The average life expectancy in the United States is 79.0 years as of 2024, an all-time high. That figure rose 0.6 years from 78.4 in 2023, continuing a rebound after sharp declines during the COVID-19 pandemic. Still, it remains nearly a full year below the pre-pandemic level of 2019.
How 2024 Compares to Pre-Pandemic Levels
Life expectancy dropped dramatically in 2020 and 2021, driven by COVID-19 deaths. It has climbed back steadily since then, but the recovery isn’t complete. Research analyzing vital statistics through 2024 found that life expectancy was still about 0.86 years lower than in 2019. In practical terms, the country has regained most of the lost ground but hasn’t fully returned to where it was before the pandemic.
Life Expectancy for Men vs. Women
Women in the U.S. live roughly five years longer than men on average. That gap has been consistent for decades and is even wider globally, where women outlive men by about seven years. The difference is partly biological (estrogen appears to protect against heart disease earlier in life) and partly behavioral. Men have higher rates of smoking, alcohol use, and occupational hazards, and they’re less likely to seek routine medical care.
Differences by Race and Ethnicity
Life expectancy varies enormously depending on racial and ethnic group. Based on 2023 data:
- Asian Americans: 85.2 years
- Hispanic Americans: 81.3 years
- White Americans: 78.4 years
- Black Americans: 74.0 years
- American Indian and Alaska Native people: 70.1 years
The 15-year gap between Asian Americans and American Indian/Alaska Native people is striking.
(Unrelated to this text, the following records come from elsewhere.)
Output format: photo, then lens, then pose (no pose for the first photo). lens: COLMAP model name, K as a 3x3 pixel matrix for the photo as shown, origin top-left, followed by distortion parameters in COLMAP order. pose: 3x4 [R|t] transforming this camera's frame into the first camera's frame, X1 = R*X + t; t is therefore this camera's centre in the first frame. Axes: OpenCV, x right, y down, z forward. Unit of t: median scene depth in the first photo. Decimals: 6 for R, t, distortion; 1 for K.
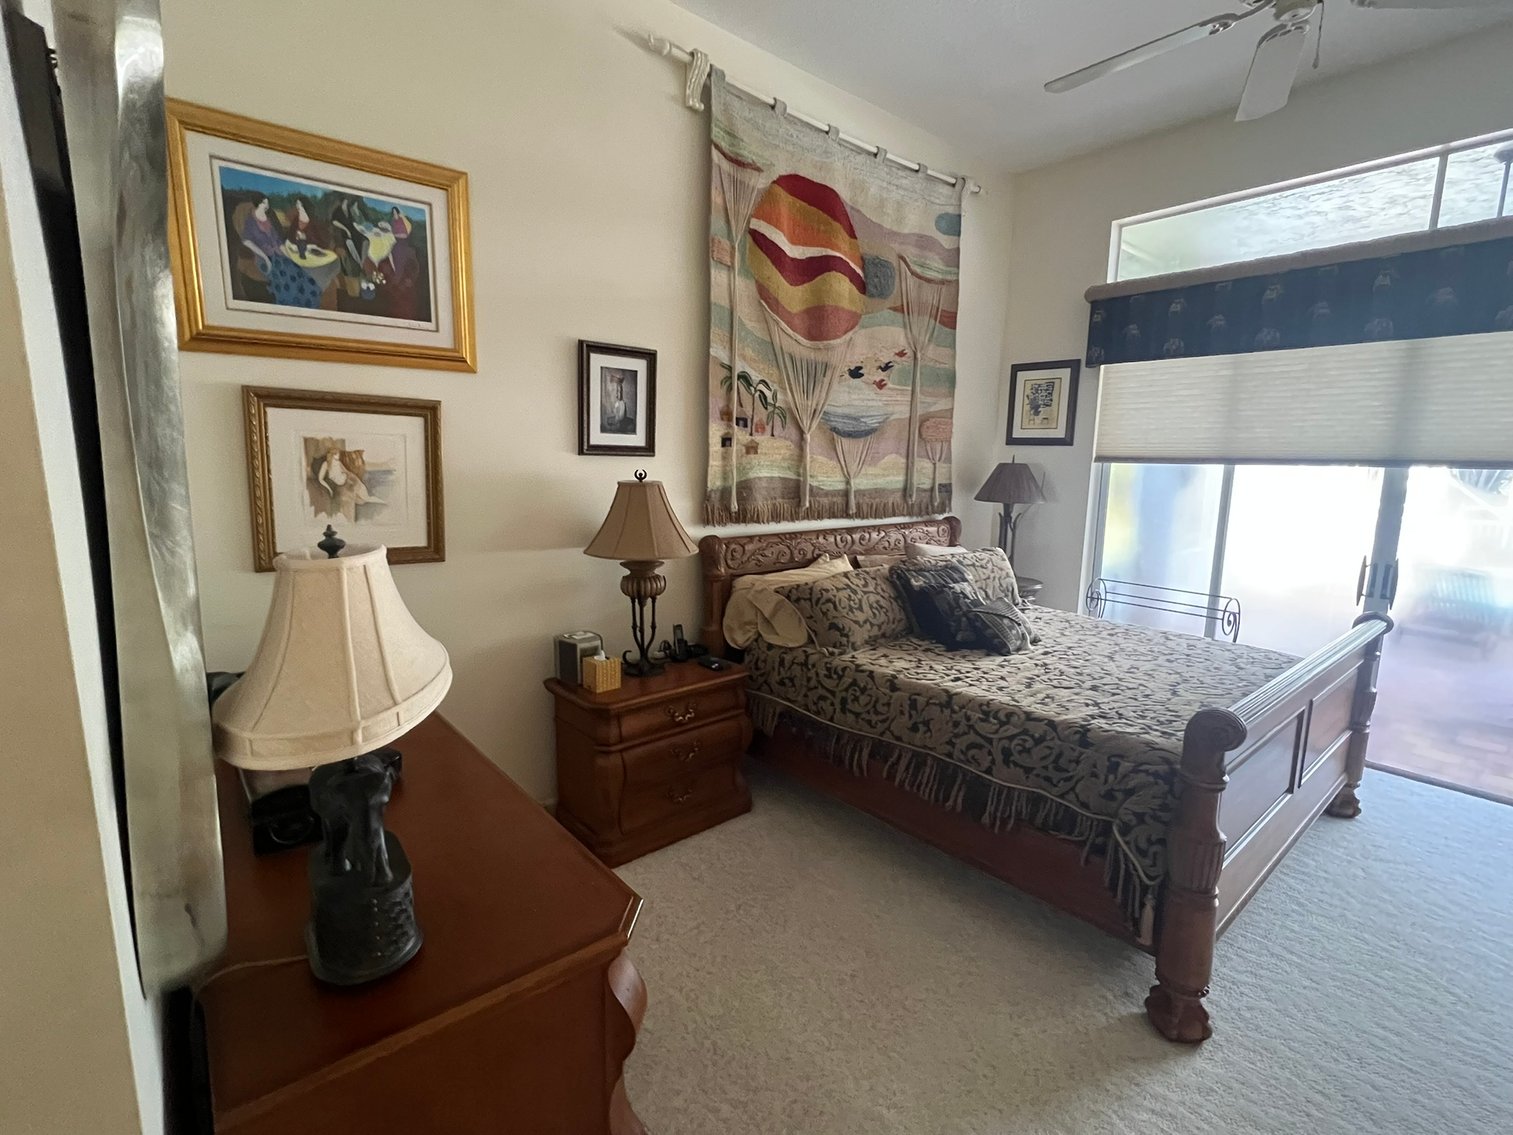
lens RADIAL K [[705.3, 0, 747.5], [0, 705.3, 569.3], [0, 0, 1]] dist [-0.001495, 0.000513]
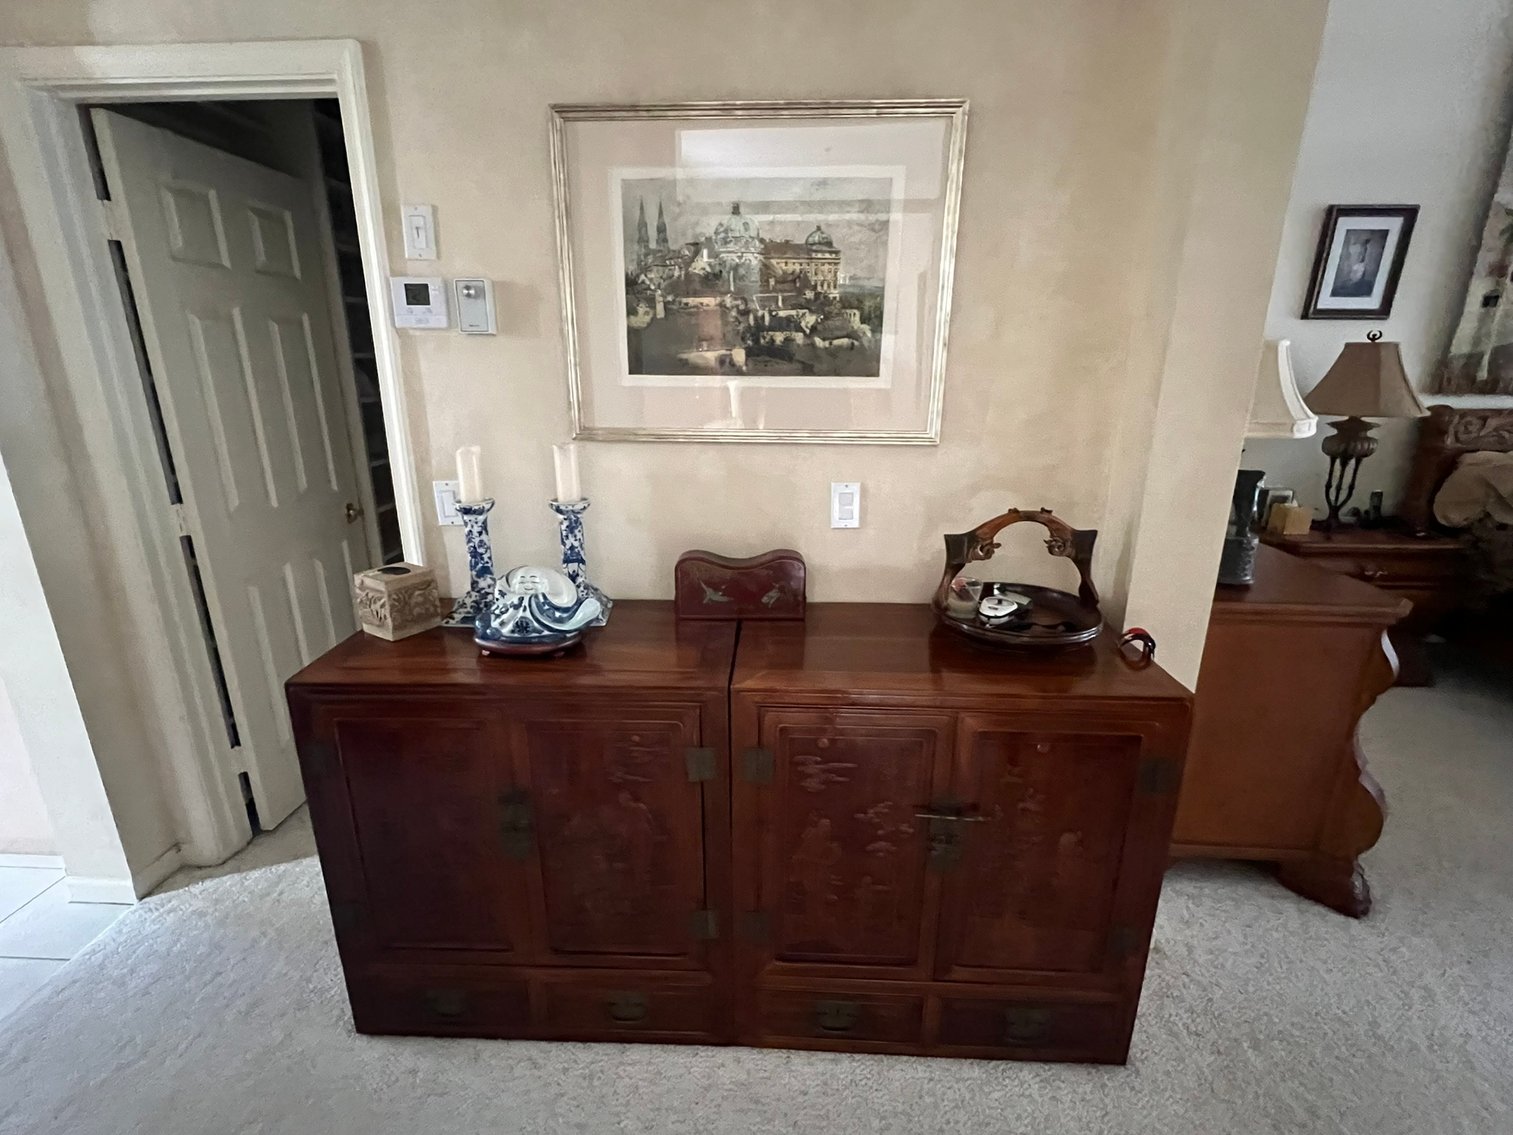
lens RADIAL K [[705.3, 0, 756.0], [0, 705.3, 567.1], [0, 0, 1]] dist [-0.001495, 0.000513]
pose [[0.734550, 0.181147, -0.653928, -0.079275], [-0.096692, 0.981816, 0.163363, 0.113754], [0.671630, -0.056769, 0.738708, -0.374450]]
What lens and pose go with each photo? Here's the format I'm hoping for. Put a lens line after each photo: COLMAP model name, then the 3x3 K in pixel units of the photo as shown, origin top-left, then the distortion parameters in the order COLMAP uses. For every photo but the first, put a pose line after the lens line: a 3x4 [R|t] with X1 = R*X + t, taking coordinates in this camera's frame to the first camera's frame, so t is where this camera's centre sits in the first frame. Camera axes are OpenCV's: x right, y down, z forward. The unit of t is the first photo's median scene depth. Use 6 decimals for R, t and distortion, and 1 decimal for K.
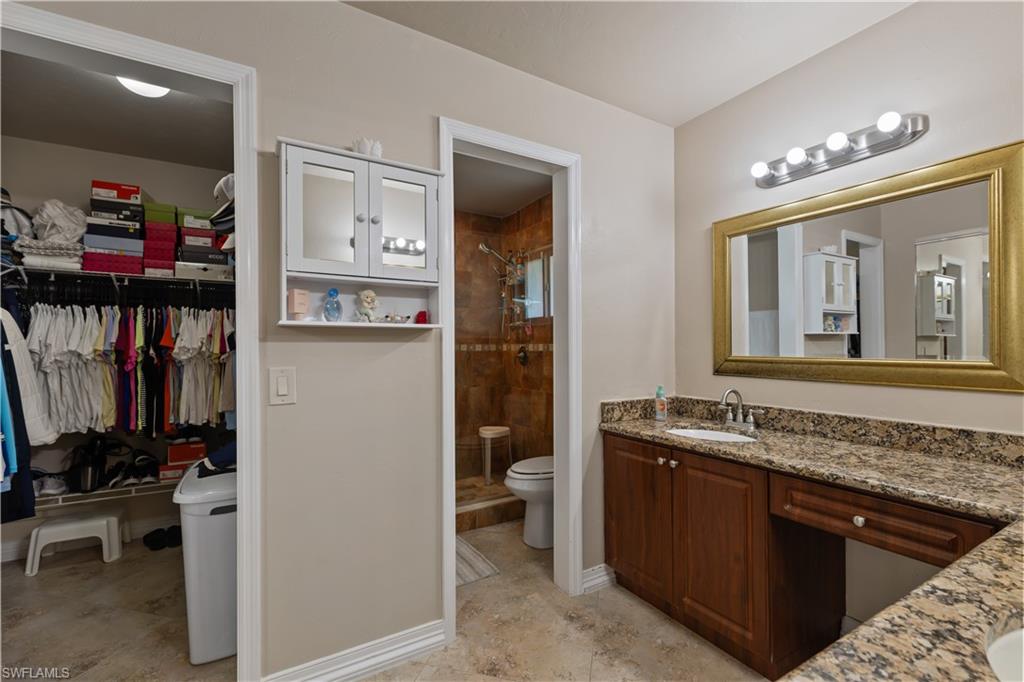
lens RADIAL K [[445.7, 0, 513.9], [0, 445.7, 341.9], [0, 0, 1]] dist [0.002339, 0.000071]
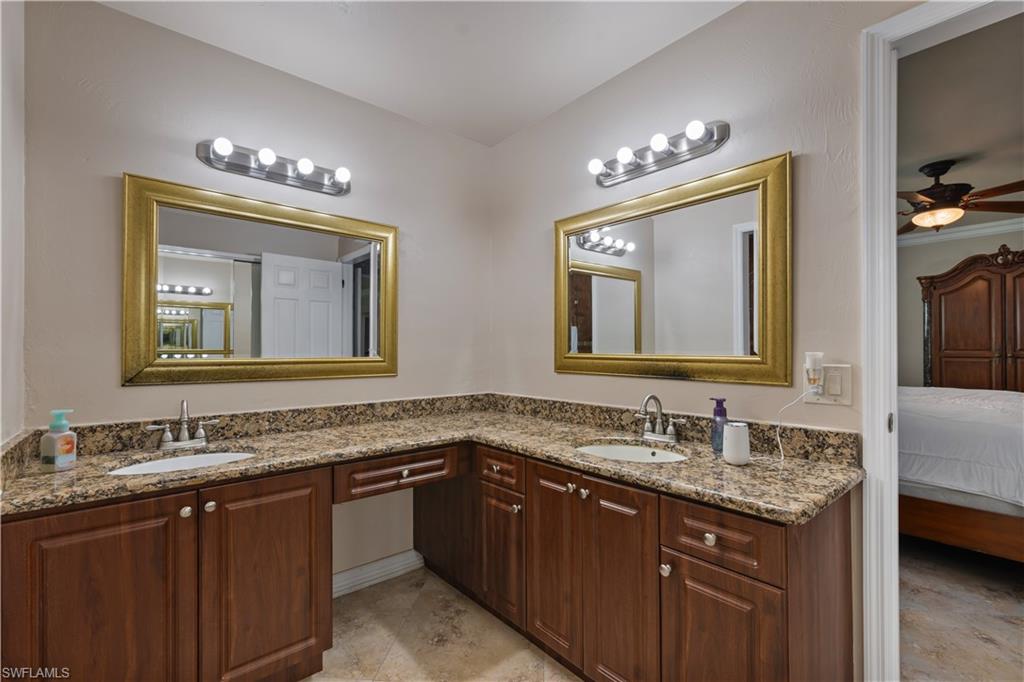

It reflects deep differences in access to healthcare, rates of chronic disease, poverty, and environmental exposures. Black Americans also face a life expectancy more than four years shorter than White Americans, a disparity tied to higher rates of heart disease, diabetes, and infant mortality, along with systemic barriers to quality care.
Where You Live Matters
Geography plays a surprisingly large role. Among the 50 states and Washington, D.C., Hawaii had the highest life expectancy at 80.0 years in 2022, while West Virginia had the lowest at 72.2 years. That’s a gap of nearly eight years between residents of two states in the same country. States in the Southeast and Appalachia consistently rank at the bottom, reflecting higher rates of obesity, smoking, opioid use, and limited access to healthcare. States with higher incomes, better insurance coverage, and lower smoking rates tend to cluster near the top.
How the U.S. Compares to Other Wealthy Countries
Despite spending far more on healthcare than any other nation, the U.S. has the lowest life expectancy among peer high-income countries. The gap is substantial. In 2024, Switzerland led at 84.2 years, followed by Japan at 84.1 and Sweden at 83.8. The U.K. and Germany, not typically considered global health leaders, still outpaced the U.S. at 81.3 and 81.2 years respectively.
That 5.2-year gap between the U.S. and Switzerland persists for both sexes. Women in comparable countries live about 4% longer than American women, while men in those countries live about 5% longer than American men. The disparity grows even wider after age 65: men and women in peer nations can expect roughly 5.5% to 7.4% more remaining years than their American counterparts.
The reasons are well documented. The U.S. has higher rates of gun violence, drug overdose deaths, obesity, and uninsurance. It also lacks the universal healthcare systems and stronger social safety nets found in most peer countries.
Life Expectancy After 65
If you’ve already reached 65, the picture looks better than the headline number suggests. A 65-year-old American in 2024 can expect to live an additional 19.7 years on average, reaching about age 85. That figure increased by 0.2 years from 2023. The reason it’s higher than you might expect from the 79.0 overall number is simple: life expectancy at birth is pulled down by deaths at every age, including infant mortality, accidents in young adulthood, and drug overdoses in middle age. Once you’ve survived past those risks, your remaining years stretch considerably.